FibroGen's roxadustat was dreaming of being the first-in-class hypoxia-inducible factor-prolyl hydroxylase inhibitor (HIF-PHI) for treatment of chronic kidney disease (CKD)-related anemia. FibroGen submitted its new drug application to the US Food and Drug Administration (FDA) in December 2019 and suggested roxadustat safety was comparable to placebo and comparable or superior to erythropoiesis-stimulating agents (ESAs) in its global trials.
The dream became a nightmare at the July 15, 2021, FDA Advisory Committee meeting, where a panel of 14 experts overwhelmingly advised against approval of roxadustat for use in anemic non-dialysis or dialysis patients. The FDA is not required to follow the panel's advice.
An April 6, 2021, FibroGen press release presaged trouble at the FDA. The company disclosed that the roxadustat safety data touted since 2019 were wrong, and roxadustat was not superior in any population. Additionally, primary hazard ratios and 95% confidence intervals for major adverse cardiovascular events were moved perilously higher.

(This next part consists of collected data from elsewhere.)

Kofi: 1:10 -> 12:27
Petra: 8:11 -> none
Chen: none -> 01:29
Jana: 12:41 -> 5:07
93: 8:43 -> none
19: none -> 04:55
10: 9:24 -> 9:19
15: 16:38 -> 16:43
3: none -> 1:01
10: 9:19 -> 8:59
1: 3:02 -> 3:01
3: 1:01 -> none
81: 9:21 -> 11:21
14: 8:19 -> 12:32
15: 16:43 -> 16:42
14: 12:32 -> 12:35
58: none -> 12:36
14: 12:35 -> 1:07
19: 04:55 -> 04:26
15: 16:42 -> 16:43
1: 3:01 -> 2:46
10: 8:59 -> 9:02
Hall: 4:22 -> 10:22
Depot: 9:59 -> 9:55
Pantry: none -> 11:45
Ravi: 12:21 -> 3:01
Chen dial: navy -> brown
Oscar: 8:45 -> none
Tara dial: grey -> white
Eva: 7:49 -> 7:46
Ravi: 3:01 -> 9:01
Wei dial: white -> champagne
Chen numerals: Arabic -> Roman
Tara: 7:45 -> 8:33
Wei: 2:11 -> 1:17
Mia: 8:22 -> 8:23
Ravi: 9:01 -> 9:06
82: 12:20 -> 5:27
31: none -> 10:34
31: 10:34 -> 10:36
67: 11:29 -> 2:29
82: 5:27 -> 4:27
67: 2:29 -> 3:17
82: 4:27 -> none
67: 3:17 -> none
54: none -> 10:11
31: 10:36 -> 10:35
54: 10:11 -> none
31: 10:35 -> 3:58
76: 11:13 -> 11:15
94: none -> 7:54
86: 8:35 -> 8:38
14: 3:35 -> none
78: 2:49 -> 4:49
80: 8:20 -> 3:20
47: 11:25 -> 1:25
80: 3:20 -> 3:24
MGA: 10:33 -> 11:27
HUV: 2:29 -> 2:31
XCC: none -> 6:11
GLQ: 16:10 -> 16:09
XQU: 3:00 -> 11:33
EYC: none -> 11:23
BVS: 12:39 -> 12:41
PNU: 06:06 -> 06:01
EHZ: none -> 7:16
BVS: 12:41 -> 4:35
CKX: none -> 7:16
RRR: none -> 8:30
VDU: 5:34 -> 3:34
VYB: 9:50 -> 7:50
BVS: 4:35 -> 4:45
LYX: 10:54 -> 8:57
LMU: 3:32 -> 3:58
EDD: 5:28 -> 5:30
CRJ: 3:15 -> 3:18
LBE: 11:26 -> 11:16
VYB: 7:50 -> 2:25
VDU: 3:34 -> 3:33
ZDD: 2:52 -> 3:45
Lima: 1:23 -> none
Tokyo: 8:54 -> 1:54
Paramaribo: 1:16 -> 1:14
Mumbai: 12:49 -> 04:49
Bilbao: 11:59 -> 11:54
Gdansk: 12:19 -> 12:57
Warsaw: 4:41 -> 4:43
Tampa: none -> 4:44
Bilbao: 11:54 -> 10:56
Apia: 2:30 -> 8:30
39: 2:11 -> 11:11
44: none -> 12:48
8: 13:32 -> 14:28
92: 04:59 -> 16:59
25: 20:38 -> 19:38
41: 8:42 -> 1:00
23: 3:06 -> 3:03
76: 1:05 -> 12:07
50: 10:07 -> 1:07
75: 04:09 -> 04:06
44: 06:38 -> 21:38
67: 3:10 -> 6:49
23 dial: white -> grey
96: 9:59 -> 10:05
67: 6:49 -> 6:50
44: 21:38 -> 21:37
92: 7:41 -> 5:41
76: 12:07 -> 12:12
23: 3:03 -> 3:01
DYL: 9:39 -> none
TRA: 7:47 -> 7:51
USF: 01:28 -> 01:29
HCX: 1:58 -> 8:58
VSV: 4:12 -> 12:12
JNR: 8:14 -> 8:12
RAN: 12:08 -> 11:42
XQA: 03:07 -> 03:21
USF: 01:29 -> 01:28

Data at the FDA Advisory Committee meeting showed that roxadustat was clearly efficacious for treating anemia, but roxadustat had numerous safety signals including increased thromboses, seizures, major infections, and even higher mortality. Perhaps recognizing that the safety issues were a major problem, FibroGen preemptively proposed that the roxadustat label should recommend a lower hemoglobin target of 10–11 g/dL and a lower roxadustat starting dose than employed in any of the phase 3 trials. The expert panel rejected that those changes would ensure greater safety and opposed approving roxadustat, with votes of 1-13 for non-dialysis CKD and 2-12 for dialysis-dependent CKD.
The next HIF-PHI up for consideration for FDA approval is Otsuka and Akebia's vadadustat, which had significantly higher major adverse cardiovascular events compared to ESAs in the non-dialysis CKD population.